The number-one rule for today’s information workers is this: Add value to the business –don’t limit yourself to the bits and bytes. Today’s information worker needs to be more business focused and possess a set of soft skills in addition to technical know-how.

The evolving skill set reflects the rapid-fire trends that have been impacting business for much of the last decade. We’ve been through the dot-com boom and subsequent bust, a massive infrastructure upgrade driven by Y2K concerns over outdated technology, the post 9/11 impact on travel, and the global financial crisis and credit crunch. Technology has shifted as well, with mobile applications and smartphones, SaaS and cloud computing, virtualization, storage innovations, multicore servers and myriad other technological advances.

It’s no wonder that the information worker is seeing revisions to the job role faster than he or she can keep up with the changes.

Becoming More Business Focused

The recent global financial crisis compelled CEOs and other business leaders to call upon IT to take on a wide set of responsibilities for achieving business goals. Gone are the days when the job revolved around three-year desktop refresh cycles, implementing server upgrades and expanding data centers. Today, the call is for IT leaders to collaborate with business functions and determine how to address broader business needs. More companies are outsourcing the “keep the lights on” IT functions, such as desktop support and server refreshes, and asking IT to focus on business goals.

For example, if you work for a consumer packaged goods firm, your role will likely evolve (if it hasn’t already) to the point where you’ll work with marketing to improve analytics and sell more cans of soup or bars of soap. If you work for a distributor or supply chain company, you may be called on to implement technologies that improve quality of data, optimize shipping schedules or trucking routes, or even basics like ensuring that inventory and ordering systems link to one another.

The greatest thing that IT can bring to this “work with the business” initiative is developing a strong understanding of how the technology relates to business needs. No matter what your industry, the trend is clear – you’ll be working more closely with people throughout your organization.

Wither Certifications? The Growing Importance of Soft Skills

As your job evolves from working in the data center to working with the lines of business, some of the traditional skill sets become less important, and some additional requirements are taking their place. It used to be that an IT professional with the right Cisco, Microsoft or project management professional certification could write his or her own ticket.

Now firms need their IT staff to be well versed in soft skills – communications skills (interpersonal – not data networking), presentation skills, listening and organization. Communication skills are especially important. The ability to articulate an idea to non-IT professionals is not easy. Drop the jargon and start explaining how some element of your IT organization impacts the business.

The recent U.S. financial crisis impacts the IT worker – for a not-so-obvious reason. Many tech professionals who are out of work have pursued a technology certification while unemployed. This has caused firms to become very specific about the experiences they’re looking for. While technology skill requirements are still specific, the majority of firms don’t necessarily care about the specific certification. They want to know whether the person actually has the skills and experiences to get the job done.

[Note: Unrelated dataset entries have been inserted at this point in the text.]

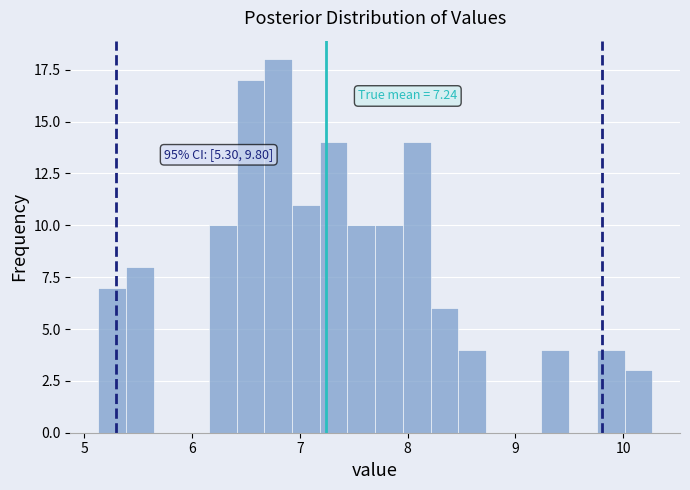

Read against the x-axis, roughly where is the centre of the tallest bar?

6.8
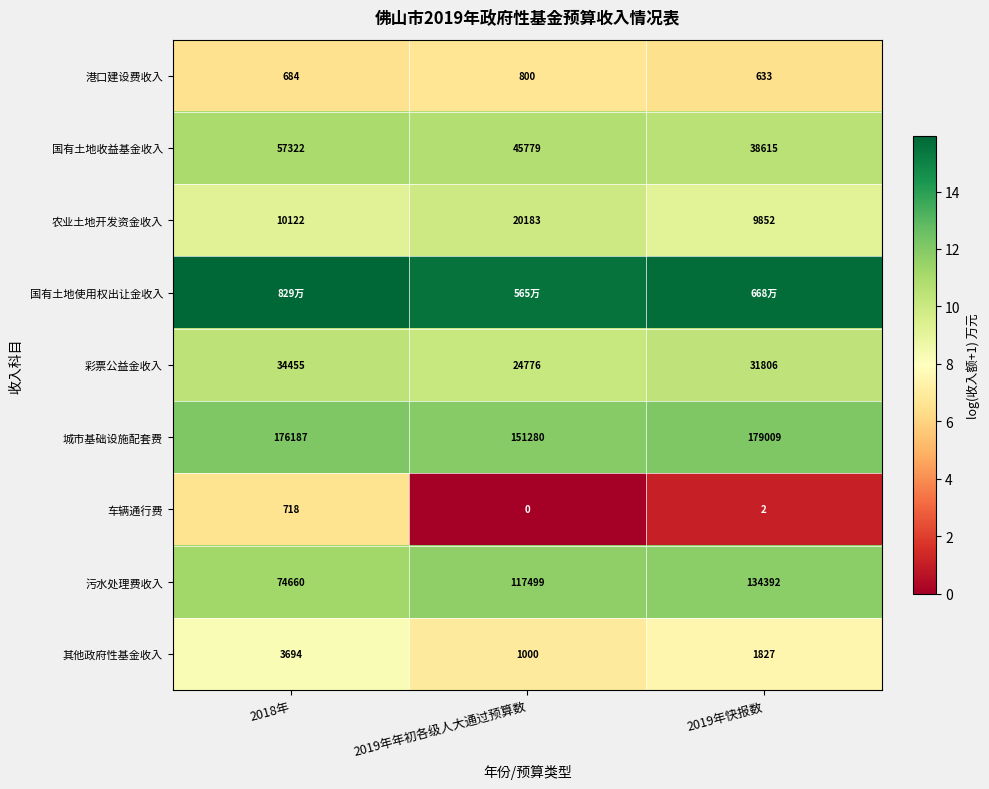

What is the total value across all series at 2019年年初各级人大通过预算数?

83.5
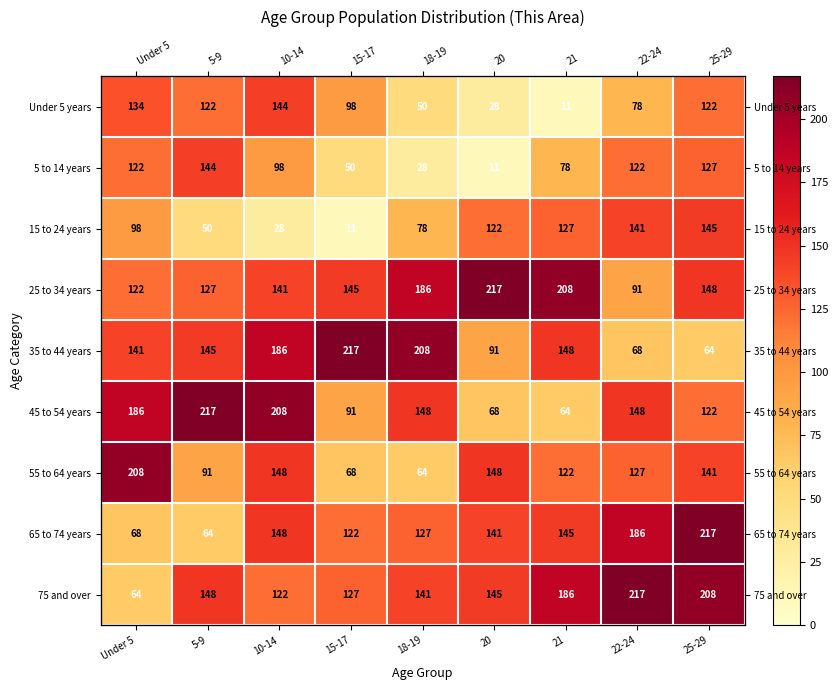

How many data points does each series have?

9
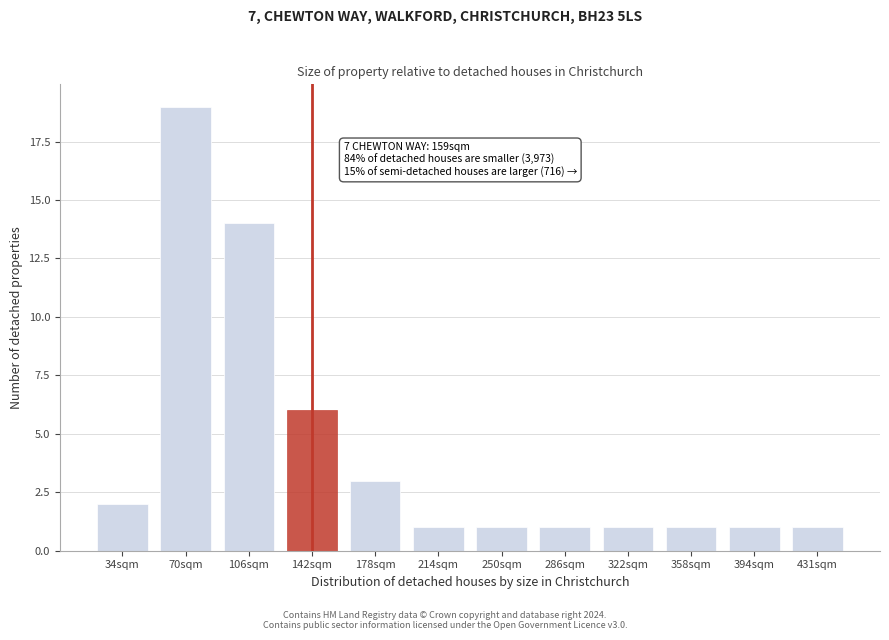

Reading left to right, transcribe all the data shown in this chart.

34sqm=2	70sqm=19	106sqm=14	142sqm=6	178sqm=3	214sqm=1	250sqm=1	286sqm=1	322sqm=1	358sqm=1	394sqm=1	431sqm=1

A good example is the market for PMPs. So many in-transition workers have focused on getting their PMP certification that the certification by itself is not as valuable as it once was. IT professionals need to couple the certification with relevant work experiences – experience is what makes the difference. Today more companies will consider a candidate without a PMP.

Don’t get a PMP just to “get ahead.” If you’re truly interested in process management, the PMP may enhance your on-the-job skills. But if you’re serious about being a transformative IT leader, an MBA or other degree may be more important to future employers. That goes for the technologies that are hot as well – collaboration tools like SharePoint and .NET are still hot, as is Windows, but combine the IT certification with solid business training or experience.

The ability to develop or leverage personal networks and become more connected across the business realm is also important. This need is driven by the changes in your company’s HR department. They’ve likely been cut as well, therefore the ability for firms to sort through an influx of hundreds of resumes and choose top candidates is weaker. Increasingly, companies rely on personal networks to help with staffing. If you’re not reaching out to the community – chapters of IT groups, networking organizations, local technology associations – you may be missing a chance to influence your company’s growth.

The key to success is continuing education – more people are engaging in some form of continuing education because they are in transition. Those who are employed need to keep up. Pursue dual professional tracks, if appropriate for your career goals – ultimately, you need to understand what you want to do. Climbing the ladder in IT is not just learning how to manage people or take on multiple projects – you need to become business savvy.